START Data listing
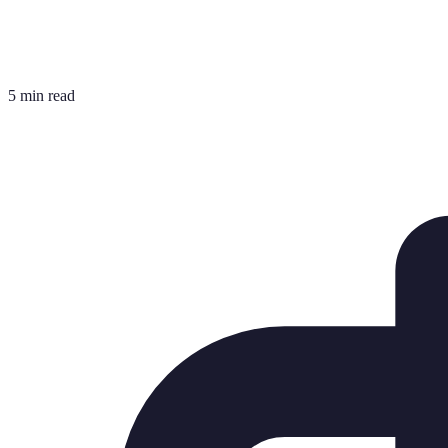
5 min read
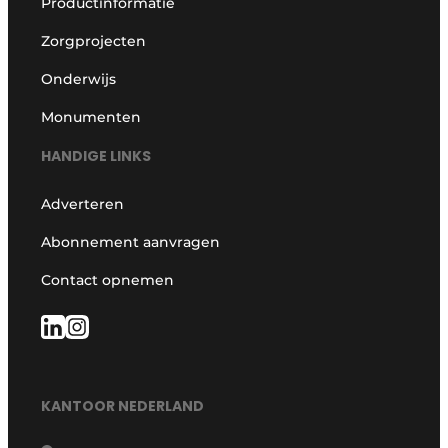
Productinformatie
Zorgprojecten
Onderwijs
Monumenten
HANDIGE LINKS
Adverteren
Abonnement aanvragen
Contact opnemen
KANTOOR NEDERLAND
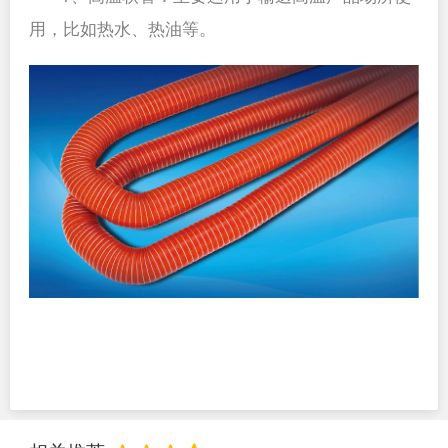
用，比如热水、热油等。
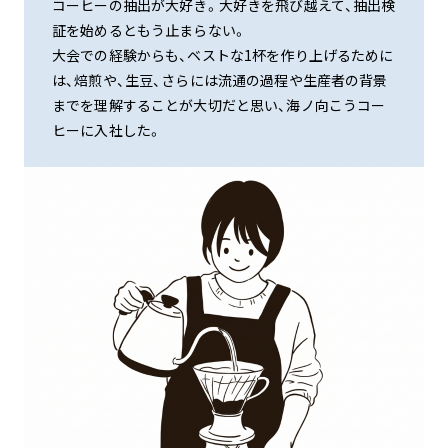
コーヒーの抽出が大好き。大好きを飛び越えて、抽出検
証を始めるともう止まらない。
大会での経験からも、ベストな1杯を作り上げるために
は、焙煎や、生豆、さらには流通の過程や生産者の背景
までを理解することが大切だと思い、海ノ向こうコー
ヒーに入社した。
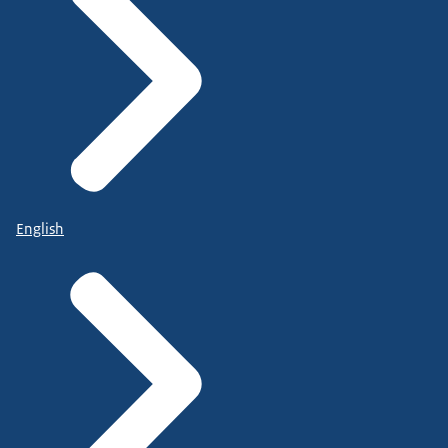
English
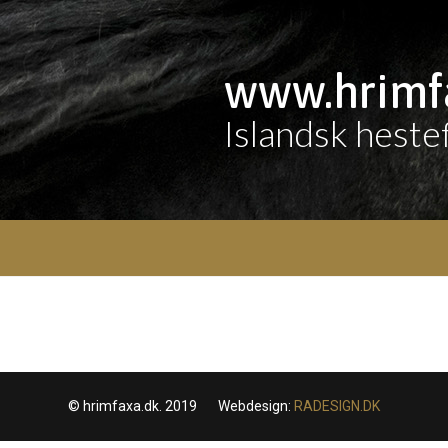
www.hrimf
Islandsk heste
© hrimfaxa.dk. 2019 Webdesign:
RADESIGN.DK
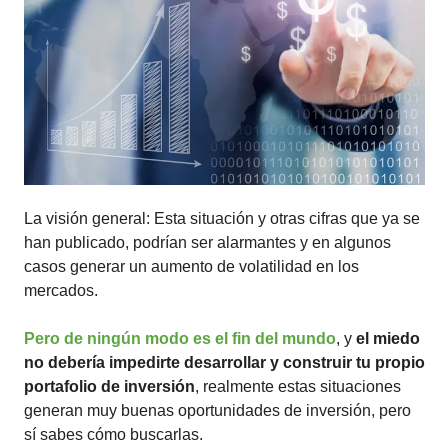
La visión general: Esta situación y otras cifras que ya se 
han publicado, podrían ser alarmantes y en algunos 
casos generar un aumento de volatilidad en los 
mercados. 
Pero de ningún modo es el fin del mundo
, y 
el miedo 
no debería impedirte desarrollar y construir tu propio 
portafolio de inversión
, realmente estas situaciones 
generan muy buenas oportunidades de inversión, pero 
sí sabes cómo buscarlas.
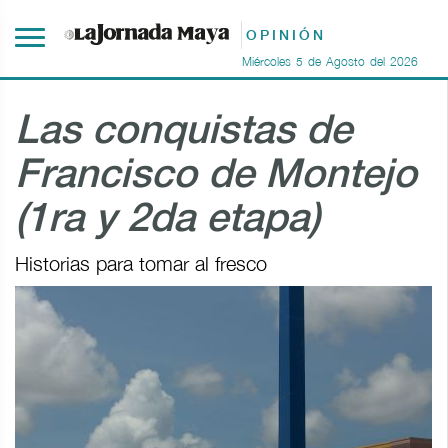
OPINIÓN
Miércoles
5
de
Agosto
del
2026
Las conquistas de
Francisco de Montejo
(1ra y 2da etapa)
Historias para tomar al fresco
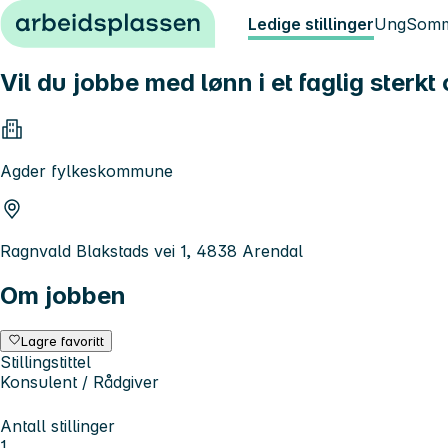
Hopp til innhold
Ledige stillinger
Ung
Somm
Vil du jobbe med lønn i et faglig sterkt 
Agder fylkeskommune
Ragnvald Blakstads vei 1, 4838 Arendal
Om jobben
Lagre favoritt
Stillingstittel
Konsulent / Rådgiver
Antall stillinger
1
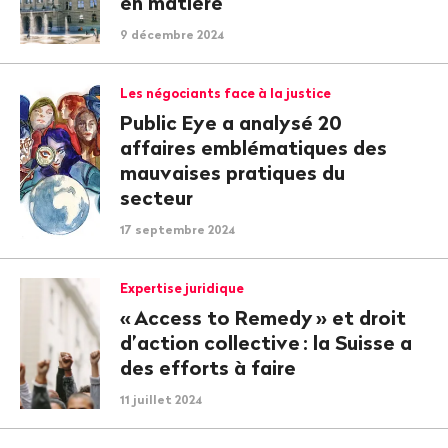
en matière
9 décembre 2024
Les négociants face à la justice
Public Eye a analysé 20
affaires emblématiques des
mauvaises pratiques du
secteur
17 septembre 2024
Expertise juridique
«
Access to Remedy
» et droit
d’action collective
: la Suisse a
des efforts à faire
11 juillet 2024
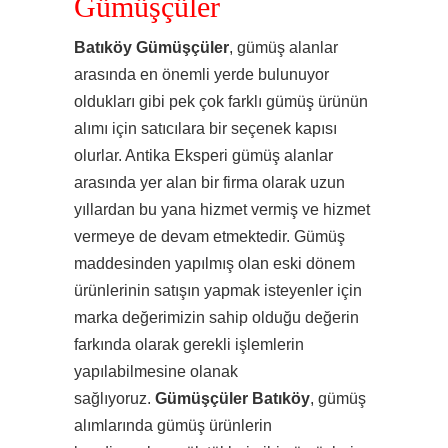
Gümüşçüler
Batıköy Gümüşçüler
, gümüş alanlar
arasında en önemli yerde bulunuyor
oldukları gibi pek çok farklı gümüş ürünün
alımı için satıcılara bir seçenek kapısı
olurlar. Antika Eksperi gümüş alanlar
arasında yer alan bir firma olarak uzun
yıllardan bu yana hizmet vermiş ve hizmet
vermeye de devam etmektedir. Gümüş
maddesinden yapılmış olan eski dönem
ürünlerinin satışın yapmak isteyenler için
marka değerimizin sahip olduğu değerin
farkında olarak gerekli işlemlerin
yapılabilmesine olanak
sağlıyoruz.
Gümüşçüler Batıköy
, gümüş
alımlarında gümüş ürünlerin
END Data listing
START Data listing
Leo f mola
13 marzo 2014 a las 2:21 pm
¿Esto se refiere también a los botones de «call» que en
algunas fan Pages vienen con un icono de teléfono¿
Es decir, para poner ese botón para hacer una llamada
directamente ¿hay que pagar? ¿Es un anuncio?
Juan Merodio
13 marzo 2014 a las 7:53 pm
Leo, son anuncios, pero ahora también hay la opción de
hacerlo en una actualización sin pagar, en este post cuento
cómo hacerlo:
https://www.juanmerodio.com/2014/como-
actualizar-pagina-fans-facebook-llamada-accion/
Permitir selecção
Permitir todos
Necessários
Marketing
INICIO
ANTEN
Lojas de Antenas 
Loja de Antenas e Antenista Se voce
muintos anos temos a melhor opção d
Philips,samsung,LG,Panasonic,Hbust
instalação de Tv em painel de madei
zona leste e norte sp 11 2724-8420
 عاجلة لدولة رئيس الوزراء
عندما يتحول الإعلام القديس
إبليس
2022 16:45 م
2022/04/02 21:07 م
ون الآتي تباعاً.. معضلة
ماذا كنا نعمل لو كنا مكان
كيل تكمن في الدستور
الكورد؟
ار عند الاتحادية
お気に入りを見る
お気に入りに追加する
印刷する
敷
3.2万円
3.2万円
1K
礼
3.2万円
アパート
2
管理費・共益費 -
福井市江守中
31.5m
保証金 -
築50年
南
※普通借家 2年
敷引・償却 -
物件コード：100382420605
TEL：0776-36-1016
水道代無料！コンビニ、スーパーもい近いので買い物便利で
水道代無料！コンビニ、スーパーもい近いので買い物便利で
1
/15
END Data listing
## Work order
Pick out each line in the records above that contains the word "arasında" and copy those lines.

## Answer space
arasında en önemli yerde bulunuyor
arasında yer alan bir firma olarak uzun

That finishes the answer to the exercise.